Among the signatories of the letter are the ex-EU Foreign Policy Chief Javier Solana, former German President Richard von Weizsacker, former Spanish Prime Minister Felipe Gonzales, former president of the EU Commission, former Italian Prime Minister Romano Prodi, and former Irish President Mary Robinson.
The letter’s initiative joins the recent set of recognitions of a Palestinian state within the ’67 borders declared by the governments of South American countries, including Brazil and Argentina. Also, the European Union Council intends to back the Palestinian Authority’s efforts to rally international support over the aspiration to establish a free and independent state and end the Occupation.
The move comes days after the U.S. administration dropped their demand for Israel to halt all settlement building activities in the West Bank, admitting that indirect peace negotiations failed on extending freeze on illegal settlement construction.
The European leaders also call upon the EU not to accept any unilateral changes to the 1967 borders that Israel made against international law, and that the Palestinian state would cover an area the same size as the one occupied in 1967, including East Jerusalem as its capital. The EU should support, according to the leaders, only minor exchanges of land on which the two sides agree.

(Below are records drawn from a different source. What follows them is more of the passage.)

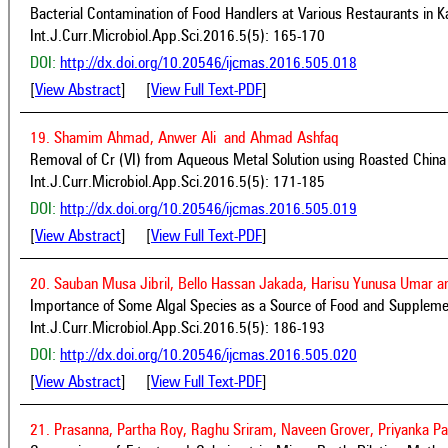
Bacterial Contamination of Food Handlers at Various Restaurants in K
Int.J.Curr.Microbiol.App.Sci.2016.5(5): 165-170
DOI:
http://dx.doi.org/10.20546/ijcmas.2016.505.018
[
View Abstract
] [
View Full Text-PDF
]
19. Shamim Ahmad, Anwer Ali and Ahmad Ashfaq
Removal of Cr (VI) from Aqueous Metal Solution using Roasted China
Int.J.Curr.Microbiol.App.Sci.2016.5(5): 171-185
DOI:
http://dx.doi.org/10.20546/ijcmas.2016.505.019
[
View Abstract
] [
View Full Text-PDF
]
20. Sauban Musa Jibril, Bello Hassan Jakada, Harisu Yunusa Umar a
Importance of Some Algal Species as a Source of Food and Supplem
Int.J.Curr.Microbiol.App.Sci.2016.5(5): 186-193
DOI:
http://dx.doi.org/10.20546/ijcmas.2016.505.020
[
View Abstract
] [
View Full Text-PDF
]
21. Prasanna, Partha Roy, Raghu Sriram, Naveen Grover, Priyanka Pa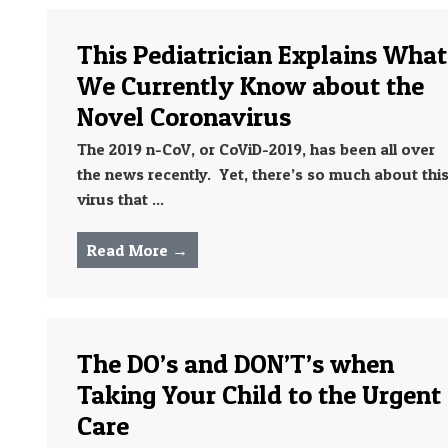
This Pediatrician Explains What
We Currently Know about the
Novel Coronavirus
The 2019 n-CoV, or CoViD-2019, has been all over
the news recently. Yet, there’s so much about thi
virus that ...
Read More →
The DO’s and DON’T’s when
Taking Your Child to the Urgent
Care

In addition, the EU officials point out that any upgrading of relations between the European Union and Israel will be frozen unless settlement activities stop in the West Bank and East Jerusalem.
The group is also pressing on the European Union to play an effective and active role vis-a-vis the United States, Israel and internationally.
Reports on Thursday claimed strong criticism by the European Union, United Nations and the Arab League of Israel’s rebuff of international demands to freeze its illegal settlement construction.
Analysts reportedly argue the US has spent more time bargaining with Israel over a settlement moratorium than negotiating between Israelis and Palestinians over the core divisive issues.
Palestinian officials said, on Thursday, that PA’s President Abbas called for an emergency meeting of Arab League foreign ministers to discuss the consequences of US failed mediation.